Running the chains for more iterations may help. See
Runtime warnings and convergence problems

Oddly, re-running with more chains (4), longer warmup (1500) and more iterations (6000) made the problem worse:

  • 13288 divergent transitions after warmup
  • 3180 that exceeded maximum truedepth
  • largest R-hat is 2.52

I fear I’m going to have to give up on pooling and run each cluster individually. Some clusters have very little data, and I was hoping to benefit by pooling with clusters with an overabundance.

Again, many thanks for the insight.

Ooo, yeah, the sampler, VI, or optimizer aren’t going to be able to cleanly handle multiple modes.

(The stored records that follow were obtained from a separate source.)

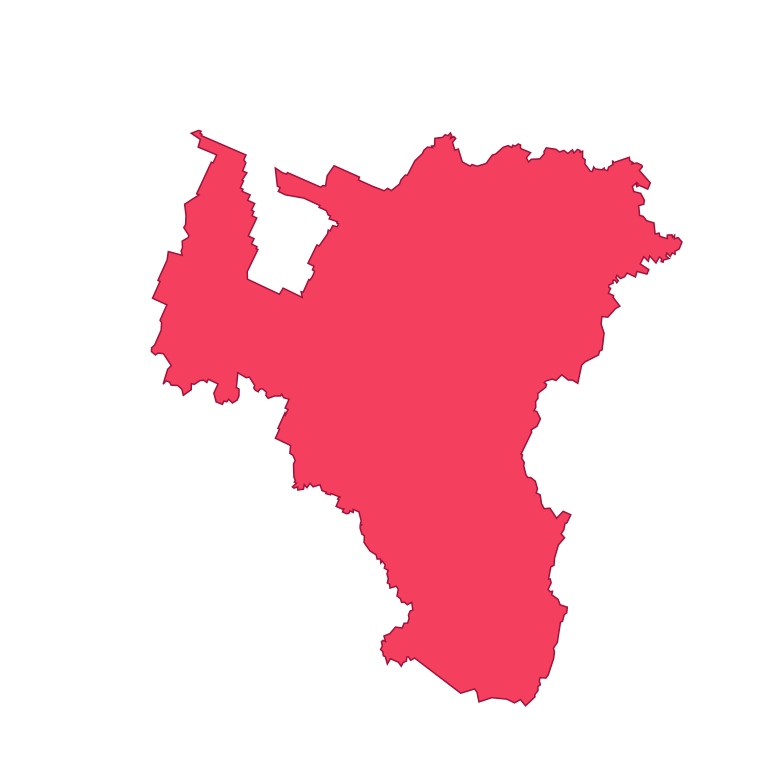 the district of Cabonne, New South Wales, Australia, rotated 195°
{"feature_id": "25037944B28032354001178", "entity_name": "Cabonne", "entity_type": "district", "adm_level": 2, "iso_a3": "AUS", "parent_name": "Australia", "parent_adm1": "New South Wales", "projection": "orthographic", "projection_center": [148.824, -33.111], "detail": "fine", "context": "isolated", "style": "filled", "palette": "rose", "viewbox_px": 768, "rotation_deg": 195, "n_neighbors": 0, "source": "geoboundaries", "source_scale": "gbopen_adm2", "svg_char_len": 6171}
<svg xmlns="http://www.w3.org/2000/svg" viewBox="0 0 768 768"><g transform="rotate(195 384 384)"><path d="M617.1,355.2L612.4,352.9L610.2,355.4L604.9,356.2L594.2,346.7L596.8,342.2L597.3,326.6L595.3,330.6L591.6,330.3L589.4,327.8L582.7,329.2L577.8,326.5L574.9,321.1L568.7,328.6L570.2,334.4L567.1,334.6L562.7,339.6L559.2,341.0L555.5,339.6L555.0,343.1L544.3,341.1L546.0,331.1L541.5,323.3L534.9,322.5L534.1,326.1L531.2,326.1L530.1,329.1L525.5,326.4L521.7,330.5L521.0,335.0L522.7,341.6L525.7,342.4L528.1,357.1L518.6,354.4L515.9,355.9L508.5,349.1L508.8,346.5L506.9,344.8L503.5,343.9L502.7,346.7L500.2,348.0L495.4,345.6L495.1,342.3L492.2,340.2L486.4,344.2L480.9,345.6L480.2,347.7L477.4,344.8L471.8,344.7L473.3,335.2L470.1,334.6L471.3,328.7L472.2,330.4L475.0,313.6L473.2,313.4L474.9,303.5L458.3,300.4L457.0,292.6L453.7,291.8L450.0,287.2L450.7,283.3L446.9,270.7L444.7,268.1L445.3,266.1L442.9,265.6L445.9,260.9L444.1,260.1L440.7,262.1L439.8,259.3L434.5,261.6L435.0,266.1L431.6,263.9L429.7,268.9L425.9,266.3L419.7,270.1L416.3,265.0L411.6,264.5L411.8,263.1L407.1,263.1L406.9,264.5L396.5,263.3L398.6,262.8L398.9,260.8L397.6,260.5L398.6,253.4L391.2,252.2L390.3,253.8L391.0,249.7L386.8,249.0L384.5,249.9L384.1,252.5L380.5,252.0L381.3,254.9L375.1,254.0L370.6,245.9L370.6,242.4L369.2,242.2L370.4,240.8L369.7,238.4L366.5,233.3L363.7,232.4L362.2,225.7L354.3,219.1L347.4,216.9L345.3,213.1L342.2,214.1L340.7,210.3L339.9,212.6L336.0,209.6L336.1,206.2L331.7,205.0L332.1,201.5L329.5,197.1L329.3,192.7L326.7,192.0L325.4,188.4L319.8,191.9L317.0,189.2L316.6,182.6L312.6,180.9L310.5,177.6L308.1,178.6L304.3,176.8L300.7,180.3L297.7,173.1L300.0,171.5L300.6,167.0L299.1,164.2L299.3,159.1L302.7,158.1L303.3,153.0L310.0,152.2L313.8,144.3L318.8,140.6L315.9,135.7L318.6,136.2L319.8,134.5L317.8,130.4L318.6,126.6L316.0,125.3L314.3,121.3L312.2,121.0L308.3,114.4L306.7,120.3L298.0,119.0L294.3,115.8L293.4,119.9L290.6,122.2L291.3,126.2L289.8,126.8L286.8,124.0L283.4,127.2L229.9,105.2L217.6,112.9L214.5,110.5L210.0,101.5L198.8,108.9L183.8,111.4L175.4,109.8L170.5,114.5L164.0,109.8L157.2,120.9L157.9,122.9L155.9,127.7L157.0,131.6L155.1,133.9L157.3,137.9L157.1,140.7L151.5,141.9L150.1,145.5L149.1,162.7L150.1,169.6L152.0,172.6L149.7,179.2L151.9,199.5L150.2,201.0L150.2,207.9L148.3,210.3L149.2,215.9L156.7,216.3L160.2,221.1L167.4,223.8L167.6,227.4L169.7,226.4L172.3,228.0L171.1,235.2L173.0,238.7L174.6,238.1L175.5,250.5L172.9,252.9L174.2,259.9L173.9,273.7L169.8,282.2L174.2,285.2L172.6,289.5L173.0,296.1L171.4,297.2L169.7,306.0L178.0,307.4L182.5,299.0L191.6,307.0L197.0,305.0L200.8,309.0L204.5,317.4L208.8,318.2L208.6,322.4L212.7,329.3L217.9,331.6L221.1,330.9L223.4,333.1L227.9,341.2L228.2,344.5L231.8,348.0L231.9,351.4L233.5,351.7L228.9,375.8L230.0,377.8L225.3,382.8L223.9,390.9L229.3,397.0L232.2,397.0L231.3,400.6L233.0,406.4L231.6,410.0L232.9,414.8L227.0,422.6L226.9,425.8L229.6,426.7L228.4,428.8L222.8,432.3L218.8,431.9L214.7,438.9L207.0,435.5L203.1,436.6L197.0,434.8L198.0,453.4L195.5,457.5L184.3,467.6L184.3,471.6L182.2,473.4L184.6,490.1L189.7,497.9L191.0,505.5L185.1,506.5L179.9,516.8L176.3,520.2L184.8,526.7L185.2,528.9L190.7,529.7L189.9,535.1L191.9,535.4L192.3,537.9L188.8,540.7L189.7,543.4L187.7,544.1L185.3,542.0L184.4,544.5L187.6,546.9L187.0,549.3L183.0,547.0L179.4,549.8L177.9,554.1L168.8,552.5L168.8,558.2L158.5,558.2L157.8,563.0L167.6,566.3L166.0,574.1L160.5,571.0L160.5,576.5L152.6,571.3L150.9,577.9L148.4,576.9L148.0,573.9L145.8,574.1L146.4,575.9L141.0,579.1L144.8,580.6L144.7,583.7L140.5,581.3L139.7,585.2L136.4,584.7L137.3,587.5L133.9,590.8L132.9,598.2L137.8,601.6L141.0,599.4L141.8,602.8L143.2,600.4L144.4,602.6L148.9,601.2L148.1,597.7L155.8,598.0L157.3,601.0L160.9,599.1L165.0,609.5L172.6,609.7L177.0,613.0L180.7,613.0L184.2,622.2L179.6,624.9L180.1,628.9L185.4,634.6L192.5,634.5L195.2,639.0L192.0,644.0L190.4,643.1L192.0,642.4L191.0,640.0L188.7,641.9L179.7,640.5L178.8,647.2L192.7,656.4L190.7,660.5L191.5,662.0L196.9,663.0L201.4,660.8L200.9,662.4L204.4,663.3L205.7,666.5L219.3,657.4L221.2,659.0L219.7,655.2L223.2,651.6L223.3,648.0L226.7,648.0L227.2,649.5L229.0,647.3L235.7,646.4L237.6,647.9L237.8,643.3L239.5,642.8L246.9,648.5L247.7,652.6L250.8,654.0L252.4,660.3L254.7,658.7L255.2,660.3L257.8,660.6L260.4,656.2L262.5,659.0L266.1,654.3L270.7,656.2L274.5,653.5L278.7,655.2L288.4,654.1L289.6,649.8L288.8,647.9L291.7,641.8L299.9,639.2L301.9,635.9L305.0,639.4L302.3,645.4L311.6,646.6L313.3,647.3L313.9,650.2L316.5,650.6L318.8,647.7L321.4,648.0L321.7,645.6L325.8,646.4L330.1,643.5L335.6,635.1L338.7,633.1L342.4,623.5L350.5,618.4L355.9,618.8L357.1,616.7L365.9,618.8L373.0,630.2L376.1,628.2L380.3,635.1L378.3,639.8L380.7,641.1L383.3,638.6L382.8,641.2L384.8,643.7L386.4,640.4L389.5,640.6L391.2,637.4L398.4,634.5L396.8,627.1L399.6,626.2L398.4,624.9L403.3,624.1L405.9,620.2L406.6,616.3L411.9,607.7L415.5,591.6L417.5,591.4L420.4,585.5L420.7,581.2L427.0,572.7L431.1,574.0L433.8,570.7L446.3,572.0L461.5,574.5L461.2,577.5L488.7,581.9L492.8,570.4L491.7,560.2L494.6,559.8L495.9,557.7L532.0,563.2L532.4,561.4L537.2,561.9L544.9,564.5L538.2,547.5L535.2,546.9L536.0,542.7L528.1,541.2L509.5,542.8L492.1,539.8L492.5,537.8L484.6,536.6L481.6,532.8L479.2,532.5L479.7,529.3L471.1,528.7L471.3,527.3L469.4,527.0L469.9,523.8L474.6,523.7L475.6,518.0L477.7,518.3L477.4,514.3L482.4,500.5L484.8,501.0L488.7,480.9L482.1,479.6L482.7,475.7L480.2,475.1L480.9,469.4L482.4,465.2L483.7,465.4L485.8,451.8L488.0,451.7L485.4,446.5L506.3,450.5L508.2,443.6L543.0,449.9L545.2,457.2L540.6,481.3L542.5,481.7L542.2,483.7L548.2,484.9L547.1,490.7L553.4,491.9L549.9,511.4L555.0,512.4L554.3,517.0L557.0,517.6L555.6,524.8L563.3,526.2L562.2,532.0L570.9,533.4L570.6,535.6L573.6,536.2L572.3,543.9L573.8,544.3L571.1,552.5L575.7,553.3L574.7,561.9L577.4,564.2L576.6,569.5L624.7,576.6L624.5,578.1L626.5,578.5L626.1,580.8L628.6,581.0L635.1,576.3L624.7,572.7L624.8,564.7L604.9,562.0L606.3,553.3L608.2,553.6L614.2,519.2L611.6,518.8L623.1,506.1L618.8,495.4L616.9,486.7L617.9,483.3L610.9,476.9L611.0,474.8L615.9,469.8L613.9,463.3L614.4,459.9L612.2,456.1L626.6,456.1L625.6,447.6L629.2,425.5L626.9,425.1L629.8,406.9L614.2,404.3L616.8,387.6L614.7,385.7L613.2,378.2L615.6,362.4L617.8,358.9L617.1,355.2Z" fill="#f43f5e" stroke="#9f1239" stroke-width="1.5"/></g></svg>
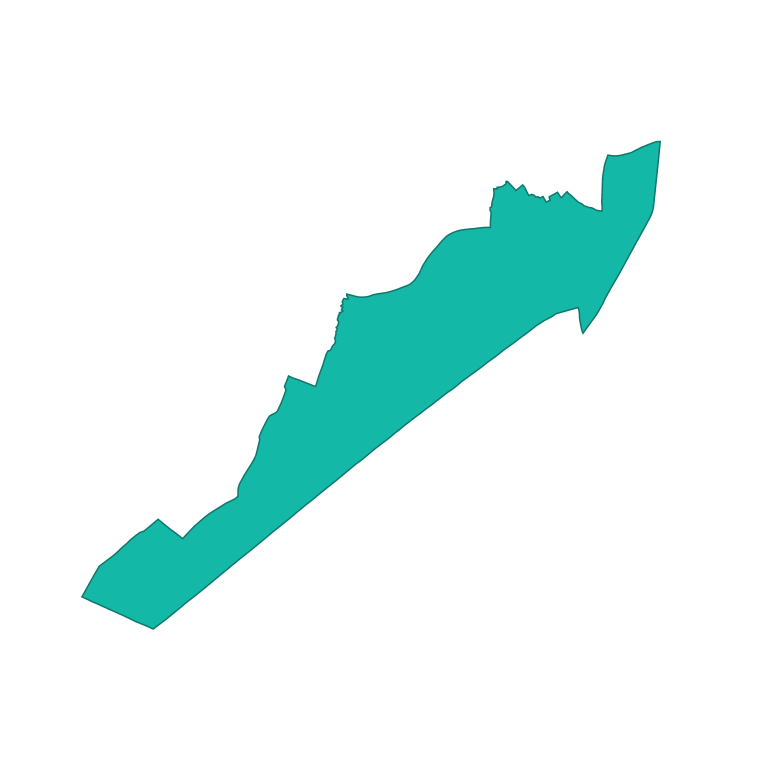 Bang Kruai, Nonthaburi, Thailand, rotated 319°
{"feature_id": "78962969B85979697822456", "entity_name": "Bang Kruai", "entity_type": "district", "adm_level": 2, "iso_a3": "THA", "parent_name": "Thailand", "parent_adm1": "Nonthaburi", "projection": "mercator", "projection_center": [100.434, 13.813], "detail": "fine", "context": "isolated", "style": "filled", "palette": "teal", "viewbox_px": 768, "rotation_deg": 319, "n_neighbors": 0, "source": "geoboundaries", "source_scale": "gbopen_adm2", "svg_char_len": 6070}
<svg xmlns="http://www.w3.org/2000/svg" viewBox="0 0 768 768"><g transform="rotate(319 384 384)"><path d="M423.3,303.1L421.4,301.1L420.6,300.0L418.6,297.1L414.9,291.7L414.2,292.5L413.9,292.8L413.7,293.3L413.3,295.4L412.9,295.9L412.6,296.1L412.3,296.2L412.0,296.0L411.6,295.3L411.1,294.8L410.2,293.6L410.0,293.4L409.7,293.3L409.5,293.2L409.3,293.3L408.0,293.9L406.8,294.3L406.5,294.5L406.1,295.0L406.0,295.3L405.8,296.3L405.7,296.6L405.2,296.8L404.8,296.9L403.2,296.6L402.9,296.6L402.6,296.9L402.5,297.2L402.5,297.5L403.2,298.7L403.3,298.9L403.2,299.1L403.1,299.3L402.8,299.4L401.2,299.7L400.8,299.9L400.5,300.0L400.4,300.2L400.4,300.4L400.8,301.2L400.9,301.5L400.8,301.8L400.6,302.1L400.3,302.2L400.0,302.1L399.1,301.7L398.2,301.6L397.5,301.0L397.2,300.9L396.7,301.3L396.7,302.0L396.0,302.3L395.0,302.2L394.7,302.3L394.4,302.5L393.7,303.2L392.0,304.2L391.3,304.6L391.0,304.9L390.8,305.2L390.8,306.5L390.7,306.9L390.5,307.4L390.1,307.9L387.0,309.8L386.5,309.9L385.3,309.8L385.0,309.9L384.9,310.2L384.8,311.0L384.8,311.4L384.6,311.8L384.4,312.1L383.9,312.5L382.8,312.6L381.9,313.1L381.6,313.4L381.3,314.1L381.1,314.3L378.5,316.3L378.1,316.5L377.4,316.7L377.0,316.9L376.6,317.3L376.4,317.8L376.0,319.3L374.4,320.5L373.8,321.0L373.2,321.3L371.6,321.3L369.7,321.7L366.1,323.3L365.5,323.3L364.7,323.0L363.7,322.4L363.3,322.3L360.9,323.2L359.8,323.7L356.7,325.6L353.8,327.3L352.1,328.5L350.3,329.6L340.4,335.0L338.1,336.4L337.0,337.1L336.0,337.7L334.5,338.7L333.2,339.5L330.8,340.8L330.1,340.0L329.6,339.2L328.0,335.8L326.8,333.7L325.9,331.9L322.6,325.5L321.5,323.8L320.4,321.7L319.1,319.5L318.3,317.6L317.2,315.3L313.7,317.3L307.7,320.3L307.5,320.5L307.1,320.9L306.6,322.8L306.3,323.6L306.1,324.0L306.0,324.3L305.3,324.7L296.0,329.9L293.5,331.1L286.9,334.0L285.9,334.4L285.1,334.6L283.0,334.6L282.5,334.5L279.6,333.6L277.6,333.2L276.9,333.1L275.7,333.3L273.6,333.9L269.0,335.7L262.1,338.5L258.7,340.2L256.0,341.5L255.3,341.9L255.0,342.2L254.8,342.5L253.9,344.1L253.3,344.8L246.0,350.0L242.6,352.4L240.2,354.0L238.4,354.8L235.3,356.0L233.3,356.7L228.9,358.1L218.8,361.1L209.3,364.7L206.6,366.3L204.3,368.2L200.5,372.6L199.4,373.0L196.2,372.9L190.4,371.4L187.3,370.5L184.7,370.0L167.3,367.3L160.6,366.9L147.6,366.9L130.6,368.6L130.3,367.2L129.4,362.2L128.2,356.7L127.5,353.7L126.6,348.9L125.0,339.4L124.8,337.9L109.6,337.7L106.7,337.6L105.7,337.4L104.1,336.6L102.7,336.1L102.1,335.9L97.2,335.5L91.4,335.3L85.1,335.6L76.7,335.6L75.4,335.8L68.9,336.0L64.6,335.8L49.8,334.7L49.3,334.8L40.7,337.7L28.5,342.1L21.6,344.6L17.5,346.1L16.4,346.4L17.5,348.9L19.6,353.6L20.8,356.6L23.1,361.2L29.3,374.8L31.3,378.9L37.8,393.4L40.8,400.5L46.9,412.6L48.5,416.4L49.1,417.5L65.8,418.6L85.9,419.2L90.5,419.2L95.8,419.5L102.8,419.9L110.9,420.2L127.0,420.6L133.9,420.7L159.7,421.4L167.8,421.7L175.7,422.1L192.5,422.5L202.6,422.7L218.6,423.3L222.5,423.5L236.8,423.7L246.6,424.0L252.3,424.3L259.4,424.5L265.8,424.7L274.7,425.0L283.6,425.4L287.3,425.5L295.2,425.7L298.3,425.7L310.2,426.0L311.7,426.1L314.7,426.5L319.7,426.6L322.7,426.8L325.0,426.8L330.4,426.9L335.0,427.0L343.6,427.5L348.4,427.9L352.1,428.1L361.9,428.3L366.2,428.6L372.3,428.7L376.3,429.0L384.0,429.3L392.0,430.0L400.1,430.4L407.5,431.1L412.3,431.2L427.3,432.1L432.4,432.8L438.6,433.1L444.2,433.1L468.9,435.2L476.0,435.5L486.6,436.5L496.1,436.9L500.2,437.2L505.7,437.8L510.3,438.2L515.0,438.4L526.6,439.4L537.2,439.9L546.7,441.3L554.9,443.3L560.0,443.8L580.6,453.6L580.0,455.3L579.5,456.2L579.0,457.1L577.6,459.1L575.0,462.3L572.3,466.6L569.3,471.8L568.0,474.7L567.5,476.3L574.9,474.5L588.3,471.4L591.6,470.5L594.4,469.6L601.8,466.9L604.4,465.7L606.5,464.8L613.4,462.2L618.7,460.3L632.0,455.8L653.1,448.0L667.7,442.5L682.7,437.1L691.1,433.9L694.7,432.6L696.9,431.5L698.8,430.5L700.7,429.3L702.1,428.3L703.9,426.8L733.3,399.4L735.8,397.1L750.3,383.4L751.6,382.2L750.5,381.3L749.5,380.5L748.4,379.8L746.9,379.1L744.9,378.3L741.3,377.0L733.5,374.3L730.9,373.7L727.9,372.9L722.1,371.5L713.4,367.1L710.7,365.5L708.3,363.7L706.2,361.7L704.3,359.6L703.2,358.2L697.1,361.6L693.8,363.7L692.6,364.7L691.0,366.1L687.8,368.7L686.2,370.1L683.3,372.8L681.2,375.2L679.5,376.8L678.3,378.3L677.0,379.6L673.8,383.1L672.2,384.7L670.5,386.7L668.4,388.7L666.7,390.9L665.2,393.0L664.6,393.8L661.9,396.5L659.2,393.4L658.1,391.9L657.7,390.9L657.2,389.0L656.6,388.1L656.4,387.4L655.9,386.9L655.6,386.4L655.3,386.1L655.0,385.6L654.8,385.4L654.5,385.3L654.2,385.2L653.8,384.5L653.6,383.5L653.5,383.2L651.9,380.8L651.5,377.8L651.3,377.2L650.3,375.4L650.1,374.8L650.0,374.4L649.4,370.0L648.8,363.2L648.2,361.6L648.2,361.3L648.3,360.5L648.3,359.0L644.9,359.2L641.5,359.7L640.5,359.7L640.2,359.7L640.1,359.3L640.1,357.5L640.6,353.6L640.7,353.1L636.2,352.2L631.7,351.1L631.4,351.2L631.1,351.5L630.4,353.0L629.9,354.4L625.8,353.0L626.6,348.6L627.0,346.9L626.6,346.6L625.1,346.4L624.6,346.3L623.3,345.5L623.3,345.3L623.5,344.6L623.4,344.2L622.8,343.8L622.5,343.4L621.4,342.4L621.0,342.0L621.0,341.9L621.3,340.6L621.3,340.4L619.9,337.9L619.7,337.7L616.9,336.9L617.8,333.0L619.2,327.9L619.3,327.1L619.3,324.7L615.5,324.7L614.6,324.6L610.4,324.5L610.5,322.3L610.3,316.7L610.1,313.5L610.3,313.3L609.9,312.2L609.6,311.4L608.5,311.5L608.3,311.7L608.5,312.4L607.6,312.8L606.7,312.9L605.4,312.8L602.9,312.5L600.5,311.3L600.0,311.1L599.3,310.7L599.5,310.5L598.4,309.7L597.3,310.9L594.8,308.6L592.7,311.6L591.8,312.6L590.2,314.1L589.1,315.0L588.8,315.2L588.1,315.4L587.1,316.3L585.9,316.9L584.4,318.1L581.4,320.9L581.2,320.9L580.1,320.4L579.9,320.4L577.9,322.6L577.8,322.9L577.7,324.2L577.3,324.8L574.0,328.2L571.5,330.6L569.1,333.2L567.0,335.7L565.3,334.1L563.1,332.2L558.1,328.6L553.1,325.3L549.4,322.5L545.9,320.2L542.8,318.2L541.1,317.3L537.8,315.9L535.4,315.0L530.6,313.8L529.8,313.7L527.3,313.6L521.4,314.0L516.2,314.9L508.8,315.8L503.9,316.6L498.8,317.7L491.6,319.9L490.8,320.2L488.1,321.4L483.1,323.7L476.0,325.6L473.6,325.9L470.0,325.8L468.8,325.7L467.6,325.4L454.8,320.8L450.9,319.1L446.4,316.9L444.6,315.9L439.1,312.3L436.5,310.8L434.1,309.4L431.4,308.5L430.2,308.0L426.6,305.9L424.4,304.0L423.3,303.1Z" fill="#14b8a6" stroke="#0f766e" stroke-width="1.5"/></g></svg>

Gotta either parameterize like that stuff out (get rid of one of the modes), or bring in assumptions or something from the outside.

I think this error is the result of parameters going off to -inf in the unconstrained space. It’s probably related to the divergences and stuff but hard to say anything specific.

Are the parameters of the individual models:

parameters {
  real<lower=0,upper=1> zinf;     // Zero inflation probability
  real<lower=0,upper=1> theta;    // Mix weight for 2x Neg. Binom. mixture
  positive_ordered[2] phi;        // Size (phi) parameter for Neg. Binom.
  positive_ordered[2] mu;         // Mean (mu) parameter for Neg. Binom.
}

Asking cause then I’ll go back and think about how the pooling is working.

Yes. For any given cluster, those are the parameters. For example, in one cluster the plot below shows actual raw count data (grey histogram) and the fitted mixture distribution (red).


The mixture distribution is the weighted sum of two component neg. binomials, shown here (weighted):

Not sure it’s relevant, but…

BEGIN SIDEBAR
Generatively, within one cluster, the data is generated by N subjects (i_1, i_2, ..., i_N) who are each exposed to some number of stimuli, say S_i, where 0 \leq S_i \leq T. The probability that they will respond to any single stimulus is a fixed p for all subjects. So the true distribution of stimulus response counts w.r.t. stimulus count is a mixture of poisson(\lambda_i), where each \lambda_i = p S_i.

The distribution ALWAYS has the general shape you see above, with a mode at 0 and another mode near \bar{S_i}. And because a mixture of poissons may be represented as a negative binomial, it seemed easier to fit that way. I broke it into a mixture of two neg.binom’s because no single NB distribution could capture both modes. The zero-inflation was added because the zero mode value always fit low because subjects with S_i=0 were not captured by the other two mixture components.

Across the clusters, p and T are constant, but N and the S_i are different.
END SIDEBAR

Again, many thanks for your insight and help.

UPDATE: In the end I gave up on pooling. Even with CmdStanR (which is great, btw), the full multi-level model was just too slow to be practical as a small part of much larger automated analysis.

I was finding that most clusters would fit just fine. So I fit all of these first, and used the parameters from the results to generate random draws from each in proportion to their input data size. I then add this small number of “averaged” data points to the few clusters with too little data to fit properly. The end result produces estimated parameters (with appropriately large standard deviation) for the small clusters, which is all I needed.

Thanks @bbbales2 for the help.

1 Like

In the original 8-schools model we only have means and sds of the original 8-schools effects, so if you need to do these sort of quick summary-statistics, you can still do it and build a model on the back end. So the prototypical hierarchical model does this :D.

It’s definitely possible to also just have a model that Stan takes forever on cuz lots of data or whatnot – but the folk theorem is just a useful thing to keep in mind (The Folk Theorem, revisited | Statistical Modeling, Causal Inference, and Social Science).